Neither is “right” - but your solicitor needs to know your approach so the drafting matches your priorities (and doesn’t waste time negotiating points you don’t care about).
4. Don’t Sign “Just To Get It Done”
It’s normal to feel pressure when funds are on the line - especially if you need the money to hire, stock up, or keep the lights on.
But finance documents are designed to be enforceable. If you sign without understanding key clauses (like default provisions, personal guarantees, or consent rights), you can accidentally accept risk that’s far bigger than the funding amount.
If anything feels unclear, it’s worth pausing and getting advice tailored to your circumstances.
Key Takeaways
- A finance solicitor helps your business document, negotiate and complete funding deals properly, so the legal paperwork matches what you actually agreed.

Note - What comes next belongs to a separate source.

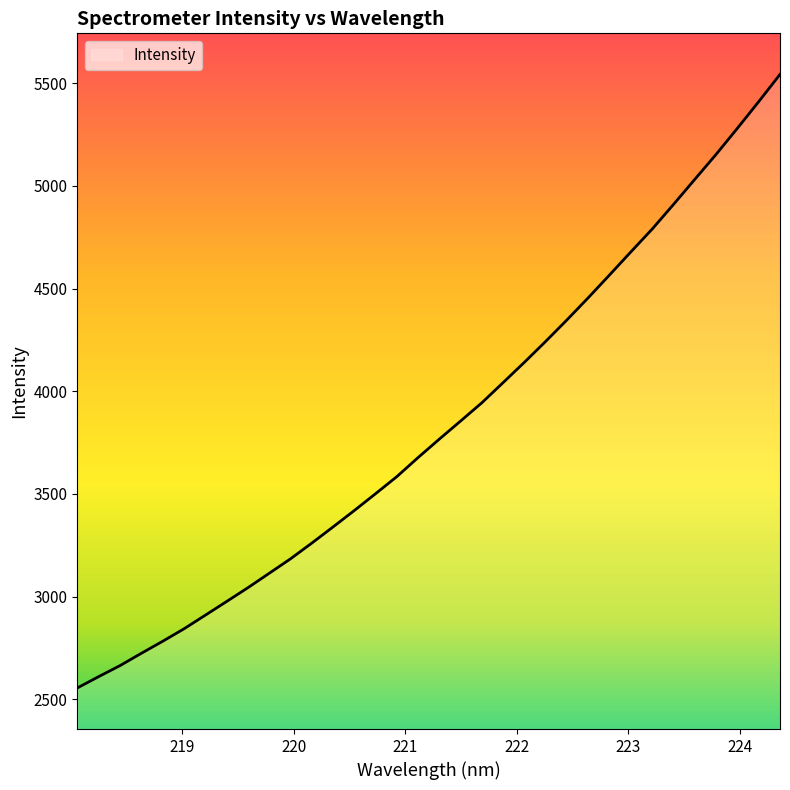

What is the difference between the maximum and minimum values?

2987.6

- You’ll usually want a finance solicitor when you’re borrowing money (especially from directors/shareholders), raising equity investment, refinancing debt, or buying/selling a business.
- Common finance documents include term sheets, loan agreements, share subscription agreements, convertible notes/SAFE notes, and (in some cases) security documents.
- If you already have a Shareholders Agreement, your funding deal may need to fit within pre-emption rights, consent requirements, and governance rules.
- Finance transactions can create “future you” issues (like blocking a later funding round or a business sale), so it’s worth stress-testing terms before signing.
- You can keep legal costs down by clarifying commercial deal points early and gathering your existing company and funding documents upfront.
Disclaimer: This article is general information only and does not constitute legal, financial or tax advice. You should get advice tailored to your circumstances. Sprintlaw does not provide tax advice.